Ha portato la sua testimonianza di atleta disabile Andrea Mazzucchi, affetto da sindrome spastica, che ha parlato del desiderio di sentirsi parte della società e del significato che ha acquistato per lui lo sport: “Mi sono chiesto molte volte da cosa derivasse la mia determinazione. La spiegazione è che chi parte più indietro deve percorrere molta più strada per arrivare dove vuole. Il sogno di raggiungere l’inclusione, l’accettazione è più lontano o più forte rispetto alle altre persone.”

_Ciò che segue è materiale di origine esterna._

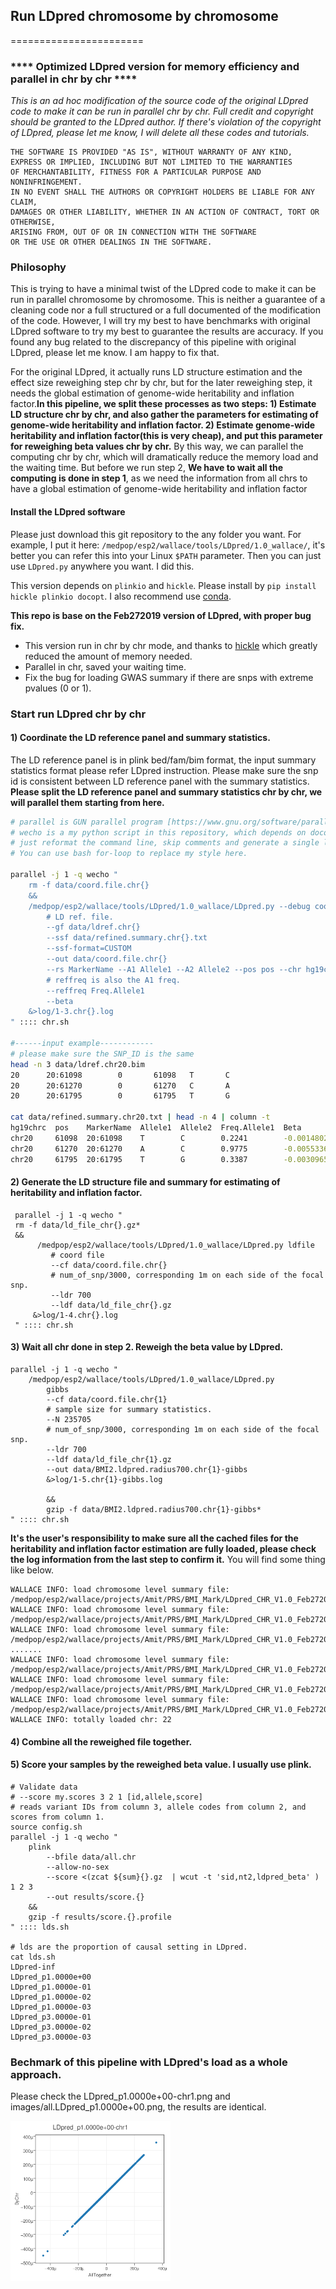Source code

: ## Run LDpred chromosome by chromosome

=======================

### **** Optimized LDpred version for memory efficiency and parallel in chr by chr ****


*This is an ad hoc modification of the source code of the original LDpred code to make it can be run in parallel chr by chr. Full credit and copyright should be granted to the LDpred author. If there's violation of the copyright of LDpred, please let me know, I will delete all these codes and tutorials.*

```
THE SOFTWARE IS PROVIDED "AS IS", WITHOUT WARRANTY OF ANY KIND,
EXPRESS OR IMPLIED, INCLUDING BUT NOT LIMITED TO THE WARRANTIES
OF MERCHANTABILITY, FITNESS FOR A PARTICULAR PURPOSE AND NONINFRINGEMENT.
IN NO EVENT SHALL THE AUTHORS OR COPYRIGHT HOLDERS BE LIABLE FOR ANY CLAIM,
DAMAGES OR OTHER LIABILITY, WHETHER IN AN ACTION OF CONTRACT, TORT OR OTHERWISE,
ARISING FROM, OUT OF OR IN CONNECTION WITH THE SOFTWARE
OR THE USE OR OTHER DEALINGS IN THE SOFTWARE.
```

### Philosophy
This is trying to have a minimal twist of the LDpred code to make it can be run in parallel chromosome by chromosome. This is neither a guarantee of a cleaning code nor a full structured or a full documented of the modification of the code. However, I will try my best to have benchmarks with original LDpred software to try my best to guarantee the results are accuracy. If you found any bug related to the discrepancy of this pipeline with original LDpred, please let me know. I am happy to fix that.

For the original LDpred, it actually runs LD structure estimation and the effect size reweighing step chr by chr, but for the later reweighing step, it needs the global estimation of genome-wide heritability and inflation factor.__In this pipeline, we split these processes as two steps: 1) Estimate LD structure chr by chr, and also gather the parameters for estimating of genome-wide heritability and inflation factor. 2) Estimate genome-wide heritability and inflation factor(this is very cheap), and put this parameter for reweighing beta values chr by chr.__ By this way, we can parallel the computing chr by chr, which will dramatically reduce the memory load and the waiting time. But before we run step 2, __We have to wait all the computing is done in step 1__, as we need the information from all chrs to have a global estimation of genome-wide heritability and inflation factor

#### Install the LDpred software
Please just download this git repository to the any folder you want. For example, I put it here: ```/medpop/esp2/wallace/tools/LDpred/1.0_wallace/```, it's better you can refer this into your Linux ```$PATH``` parameter. Then you can just use ```LDpred.py``` anywhere you want. I did this.

This version depends on ```plinkio``` and ```hickle```. Please install by ```pip install hickle plinkio docopt```. I also recommend use [conda](https://conda.io/en/latest/).

__This repo is base on the Feb272019 version of LDpred, with proper bug fix.__

- This version run in chr by chr mode, and thanks to [hickle](https://github.com/telegraphic/hickle) which greatly reduced the amount of memory needed.
- Parallel in chr, saved your waiting time.
- Fix the bug for loading GWAS summary if there are snps with extreme pvalues (0 or 1).


### Start run LDpred chr by chr
#### 1) Coordinate the LD reference panel and summary statistics.
The LD reference panel is in plink bed/fam/bim format, the input summary statistics format please refer LDpred instruction. Please make sure the snp id is consistent between LD reference panel with the summary statistics. __Please split the LD reference panel and summary statistics chr by chr, we will parallel them starting from here.__

```bash
# parallel is GUN parallel program [https://www.gnu.org/software/parallel/].
# wecho is a my python script in this repository, which depends on docopt for parse args,
# just reformat the command line, skip comments and generate a single line.
# You can use bash for-loop to replace my style here.

parallel -j 1 -q wecho "
    rm -f data/coord.file.chr{}
    &&
    /medpop/esp2/wallace/tools/LDpred/1.0_wallace/LDpred.py --debug coord
        # LD ref. file.
        --gf data/ldref.chr{}
        --ssf data/refined.summary.chr{}.txt
        --ssf-format=CUSTOM
        --out data/coord.file.chr{}
        --rs MarkerName --A1 Allele1 --A2 Allele2 --pos pos --chr hg19chrc --pval p --eff Beta --ncol N
        # reffreq is also the A1 freq.
        --reffreq Freq.Allele1
        --beta
    &>log/1-3.chr{}.log
" :::: chr.sh

#------input example------------
# please make sure the SNP_ID is the same
head -n 3 data/ldref.chr20.bim
20      20:61098        0       61098   T       C
20      20:61270        0       61270   C       A
20      20:61795        0       61795   T       G

cat data/refined.summary.chr20.txt | head -n 4 | column -t
hg19chrc  pos    MarkerName  Allele1  Allele2  Freq.Allele1  Beta           SE            p       N
chr20     61098  20:61098    T        C        0.2241        -0.0014802402  0.0060535679  0.8068  1131035
chr20     61270  20:61270    A        C        0.9775        -0.0055336517  0.019517294   0.7768  1131035
chr20     61795  20:61795    T        G        0.3387        -0.0030965362  0.0052775117  0.5574  1131035
```

#### 2) Generate the LD structure file and summary for estimating of heritability and inflation factor.
```
 parallel -j 1 -q wecho "
 rm -f data/ld_file_chr{}.gz*
 &&
      /medpop/esp2/wallace/tools/LDpred/1.0_wallace/LDpred.py ldfile
         # coord file
         --cf data/coord.file.chr{}
         # num_of_snp/3000, corresponding 1m on each side of the focal snp.
         --ldr 700
         --ldf data/ld_file_chr{}.gz
     &>log/1-4.chr{}.log
 " :::: chr.sh
```

#### 3) Wait all chr done in step 2. Reweigh the beta value by LDpred.

```
parallel -j 1 -q wecho "
    /medpop/esp2/wallace/tools/LDpred/1.0_wallace/LDpred.py
        gibbs
        --cf data/coord.file.chr{1}
        # sample size for summary statistics.
        --N 235705
        # num_of_snp/3000, corresponding 1m on each side of the focal snp.
        --ldr 700
        --ldf data/ld_file_chr{1}.gz
        --out data/BMI2.ldpred.radius700.chr{1}-gibbs
        &>log/1-5.chr{1}-gibbs.log

        &&
        gzip -f data/BMI2.ldpred.radius700.chr{1}-gibbs*
" :::: chr.sh
```
__It's the user's responsibility to make sure all the cached files for the heritability and inflation factor estimation are fully loaded, please check the log information from the last step to confirm it.__ You will find some thing like below.
```
WALLACE INFO: load chromosome level summary file: /medpop/esp2/wallace/projects/Amit/PRS/BMI_Mark/LDpred_CHR_V1.0_Feb272019_HKL/data/ld_file_chr1.gz_ldradius700.pickled.gz_byFileCache.txt
WALLACE INFO: load chromosome level summary file: /medpop/esp2/wallace/projects/Amit/PRS/BMI_Mark/LDpred_CHR_V1.0_Feb272019_HKL/data/ld_file_chr2.gz_ldradius700.pickled.gz_byFileCache.txt
WALLACE INFO: load chromosome level summary file: /medpop/esp2/wallace/projects/Amit/PRS/BMI_Mark/LDpred_CHR_V1.0_Feb272019_HKL/data/ld_file_chr3.gz_ldradius700.pickled.gz_byFileCache.txt
.......
WALLACE INFO: load chromosome level summary file: /medpop/esp2/wallace/projects/Amit/PRS/BMI_Mark/LDpred_CHR_V1.0_Feb272019_HKL/data/ld_file_chr20.gz_ldradius700.pickled.gz_byFileCache.txt
WALLACE INFO: load chromosome level summary file: /medpop/esp2/wallace/projects/Amit/PRS/BMI_Mark/LDpred_CHR_V1.0_Feb272019_HKL/data/ld_file_chr21.gz_ldradius700.pickled.gz_byFileCache.txt
WALLACE INFO: load chromosome level summary file: /medpop/esp2/wallace/projects/Amit/PRS/BMI_Mark/LDpred_CHR_V1.0_Feb272019_HKL/data/ld_file_chr22.gz_ldradius700.pickled.gz_byFileCache.txt
WALLACE INFO: totally loaded chr: 22
```

#### 4) Combine all the reweighed file together.
#### 5) Score your samples by the reweighed beta value. I usually use plink.
```
# Validate data
# --score my.scores 3 2 1 [id,allele,score]
# reads variant IDs from column 3, allele codes from column 2, and scores from column 1.
source config.sh
parallel -j 1 -q wecho "
    plink
        --bfile data/all.chr
        --allow-no-sex
        --score <(zcat ${sum}{}.gz  | wcut -t 'sid,nt2,ldpred_beta' ) 1 2 3
        --out results/score.{}
    &&
    gzip -f results/score.{}.profile
" :::: lds.sh

# lds are the proportion of causal setting in LDpred.
cat lds.sh
LDpred-inf
LDpred_p1.0000e+00
LDpred_p1.0000e-01
LDpred_p1.0000e-02
LDpred_p1.0000e-03
LDpred_p3.0000e-01
LDpred_p3.0000e-02
LDpred_p3.0000e-03
```

### Bechmark of this pipeline with LDpred's load as a whole approach.
Please check the LDpred_p1.0000e+00-chr1.png and images/all.LDpred_p1.0000e+00.png, the results are identical.

<img src="./images/LDpred_p1.0000e+00-chr1.png
" width="256" height="256" title="">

D’accordo sulle potenzialità dello sport per disabili e giovani in difficoltà Alessandro Palazzotti (foto), fondatore di Special Olympics Italia: “Lo sport fa bene al corpo e nutre anche la mente, ma gli obiettivi non devono essere quelli di tipo agonistico. Bisogna includere le persone, accettarle dal momento in cui nascono. Dobbiamo pensare a una società in cui “sport per tutti” significa che ragazzi, disabili e non, giocano insieme, ciascuno con il suo nome senza etichette”. Per farlo, però, serve una rete tra le organizzazioni sportive e quelle del mondo sociale, come ha ricordato Cristian Aiardi, coordinatore di “All Moving”. Un

bisogno rilevato anche da Donatella Donati, docente di Scienze Motorie all’Università di Verona a cui dovrebbero rispondere anche gli enti di ricerca universitaria. La mancanza del loro coinvolgimento è dovuto a un problema culturale italiano presente anche nella formazione degli allenatori che non vede implicate le facoltà universitarie. Tutti i relatori hanno più volte rilevato, anche attraverso casi pratici, la necessità di unire alle competenze tecniche sportive quelle umane e relazionali.
Domani, sabato 5 dicembre, gli appuntamenti continueranno con seminari sui temi “Sport e disabilità” e “Turismo sportivo accessibile” con, tra gli altri, la campionessa di sci Melania Corradini e Roberto Vitali, Presidente di Village for All. Nel pomeriggio prove pratiche per tutti di baskin, scherma in carrozzina ed altri sport.

“All moving – Sport e inclusione” è promosso dalla Provincia autonoma di Trento e dalla Cooperazione Trentina in partnership con il consorzio di cooperative sociali Con.Solida., UISP (Unione Italiana Sport per Tutti) Trentino, Special Olympics, CSI (Centro Sportivo Italiano) Trentino e la cooperativa sociale Archè.